Cerita Kisah dari Kampung Kwau di Distrik Warmare Manokwari: Embun di Tanah Kwau
Mumbai
Ahmedabad
Di lereng Gunung Meja yang hijau dan sunyi, terdapat sebuah kampung bernama Kwau. Di sanalah tinggal seorang ibu muda bernama Mosa, bersama anak semata wayangnya, Anafo. Kampung Kwau dikenal dengan hutannya yang lebat dan burung-burung cendrawasih yang menari tiap pagi. Namun, di balik keindahan alam itu, Mosa menyimpan luka lama yang tak mudah dilupakan.
Suaminya, seorang pencari damar dan pemburu burung liar, hilang saat mencari rotan di dalam rimba. Sejak hari itu, Mosa tak pernah lagi tidur nyenyak. Ia hanya menggantungkan hidup pada hasil kebun kecil dan menjual daun gaharu ke pasar kecil di Warmare.
Anafo tumbuh dengan tubuh kurus dan kulit legam bersih, namun sorot matanya cerdas dan penuh tanya. Ia sering bertanya kepada Mosa:
"Mama, kenapa papa belum pulang?”
Mosa akan diam sejenak, menggigit bibirnya, lalu menjawab dengan suara lirih:
"Karena hutan belum mau melepasnya, Nak. Tapi doa kita terus mencarinya."
Suatu hari, Anafo jatuh sakit. Demam tinggi mengguncang tubuh mungilnya. Mosa panik. Malam itu, sambil memeluk anaknya yang menggigil di dada, ia menangis dalam doa:
"Tuhan, jangan ambil satu-satunya cahaya dalam hidupku."
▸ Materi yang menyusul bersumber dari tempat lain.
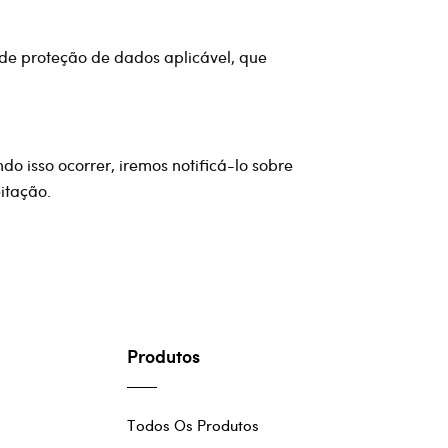
i de proteção de dados aplicável, que
o isso ocorrer, iremos notificá-lo sobre
eitação.
Produtos
Todos Os Produtos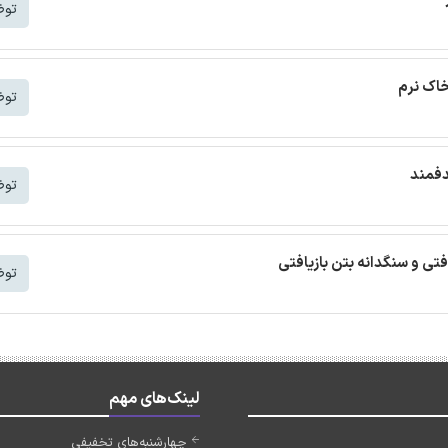
توض
خاک نرم
توض
دفمند
توض
افتی و سنگدانه بتن بازیافتی
توض
لینک‌های مهم
چهارشنبه‌های تخفیفی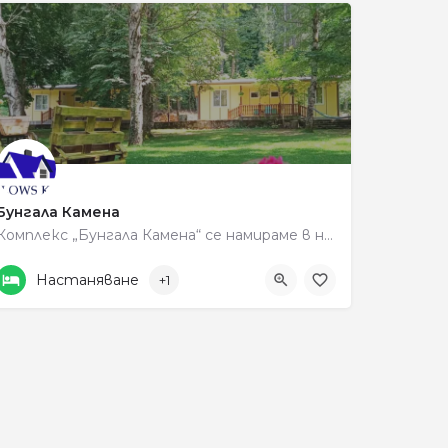
Бунгала Камена
Комплекс „Бунгала Камена“ се намираме в непосредсвена близост до Самуилова Крепост, Местността Рупите ,…
+359 890 556566
936C+38
Настаняване
+1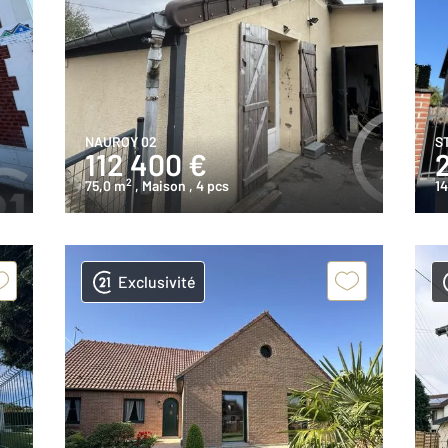
NAUROY 02
S
112 400 €
2
75,0 m
, Maison
, 4 pcs
1
Exclusivité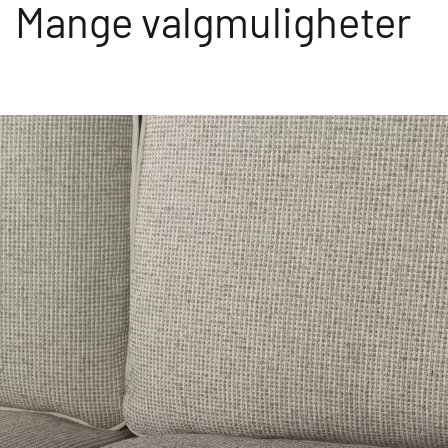
Mange valgmuligheter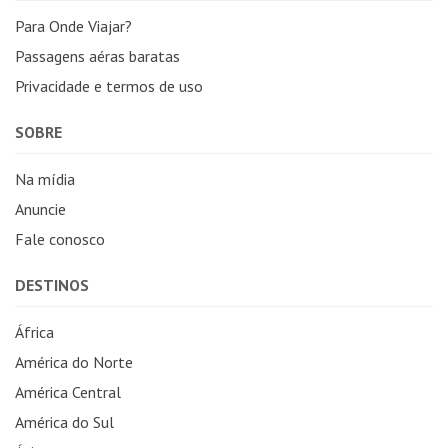
Para Onde Viajar?
Passagens aéras baratas
Privacidade e termos de uso
SOBRE
Na mídia
Anuncie
Fale conosco
DESTINOS
África
América do Norte
América Central
América do Sul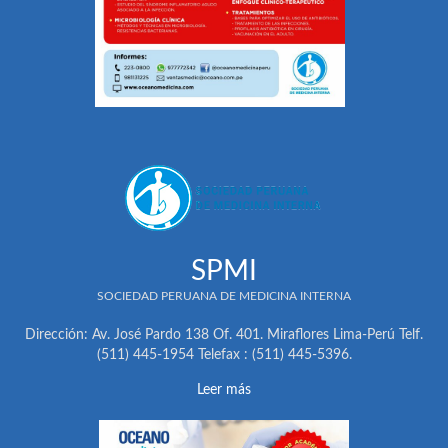
SPMI
SOCIEDAD PERUANA DE MEDICINA INTERNA
Dirección: Av. José Pardo 138 Of. 401. Miraflores Lima-Perú Telf.
(511) 445-1954 Telefax : (511) 445-5396.
Leer más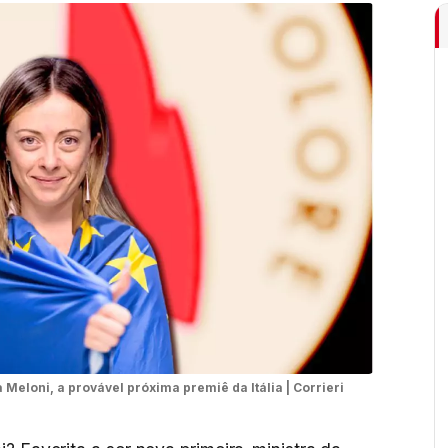
Meloni, a provável próxima premiê da Itália | Corrieri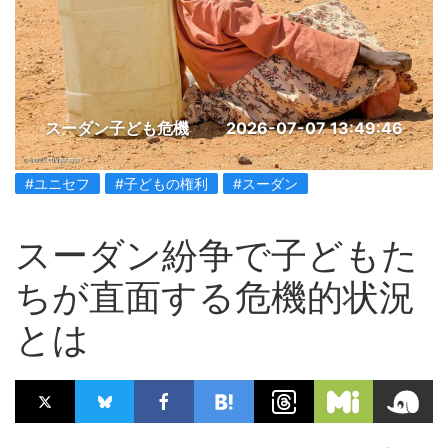
スーダン子ども危機
2026-07-07 13:49:46
#ユニセフ
#子どもの権利
#スーダン
スーダン紛争で子どもた
ちが直面する危機的状況
とは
Di pagi hari, dengan tubuh lelah dan mata sembab, Mosa menggendong Anafo menuruni bukit menuju puskesmas Warmare, menempuh hampir dua jam perjalanan kaki. Di sanalah ia bertemu dengan seorang perawat muda yang juga berasal dari Kwau, bernama Yonas, yang memberi pertolongan pertama dan berkata,
"Ibu, kamu sudah menyelamatkannya. Tuhan sayang kalian."
Anafo sembuh. Sejak hari itu, Mosa bangkit. Ia mulai merajut noken kembali, menanam lebih banyak talas, dan aktif di kelompok perempuan kampung. Ia menjadi inspirasi—seorang ibu yang berjuang tak hanya untuk hidup, tapi untuk menjaga warisan kasih sayang dan semangat tanah leluhurnya.
Kini, Anafo telah menjadi murid pintar di SD Kwau. Di tiap pagi, ia mencium ibunya dan berkata:
"Mama, kalau aku besar, aku mau jadi dokter. Biar anak-anak di kampung tidak perlu takut sakit."
Mosa hanya tersenyum, menahan air mata bahagia. Ia tahu, dari tanah Kwau yang sunyi dan sederhana, lahir harapan yang tidak akan pernah padam.